Under the 59-cm diameter hood is a large PCB that houses a system-on-chip, including a custom quad-core ARM Cortex-A53 processor, the architecture of which isn’t publicly documented, making it harder to hack. Among other items on the board are radio frequency equipment, power over ethernet systems, and a GPS receiver. Opening up the dish allowed Wouters to understand how it boots up and download its firmware.
To design the modchip, Wouters scanned the Starlink dish and created the design to fit over the existing Starlink board. The modchip requires soldering to the existing Starlink PCB and connecting it using a few wires. The modchip itself is made up of a Raspberry Pi microcontroller
To get access to the dish’s software, Wouters used his custom system to bypass security protections by using the voltage fault injection attack. When the Starlink dish is turning on, it uses a series of different bootloader stages. Wouters’ attack runs the glitch against the first bootloader, known as the ROM bootloader, which is burned onto the system-on-chip and can’t be updated. The attack then deploys patched firmware on later bootloaders, which allows him to take control of the dish.

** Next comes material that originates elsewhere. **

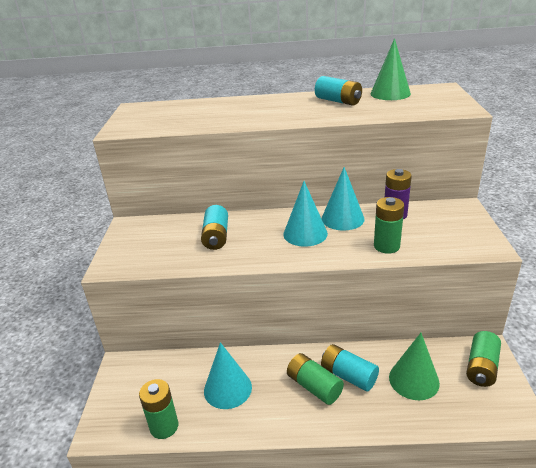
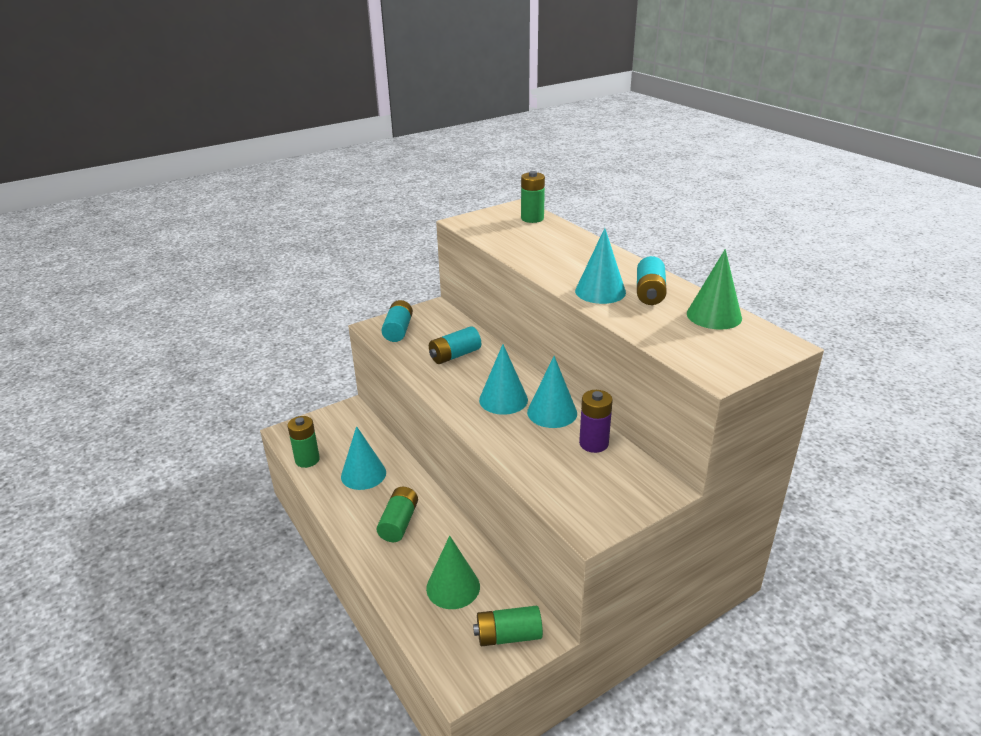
camera: 55 degrees right, 0 degrees up
(316, 113) = (600, 291): none -> turquoise cone
(348, 375) = (427, 540): turquoise battery -> turquoise battery (398, 330)
(386, 246) = (525, 455): green battery -> green battery (532, 218)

“From a high-level view, there are two obvious things that you could try to attack: the signature verification or the hash verification,” Wouters says. The glitch works against the signature verification process. “Normally you want to avoid shorts,” he says. “In this case we do it on purpose.”
Initially, Wouters attempted to glitch the chip at the end of its boot cycle—when the Linux operating system has fully loaded—but ultimately found it easier to cause the glitch at the start of the boot. This way was more reliable, Wouters says. To get the glitch to work, he says, he had to stop decoupling capacitors, which are used to smooth out the power supply, from operating. Essentially, the attack disables the decoupling capacitors, runs the glitch to bypass the security protections, and then enables the decoupling capacitors.
This process allows the researcher to run a patched version of Starlink’s firmware during the boot cycle and ultimately allows access to its underlying systems. In response to the research, Wouters says, Starlink offered him researcher-level access to the device’s software, although he says he declined as he had gone too deep with the work and wanted to build the modchip. (During testing, he hung the modified dish out of this research lab’s window and used a plastic bag as a makeshift waterproofing system.)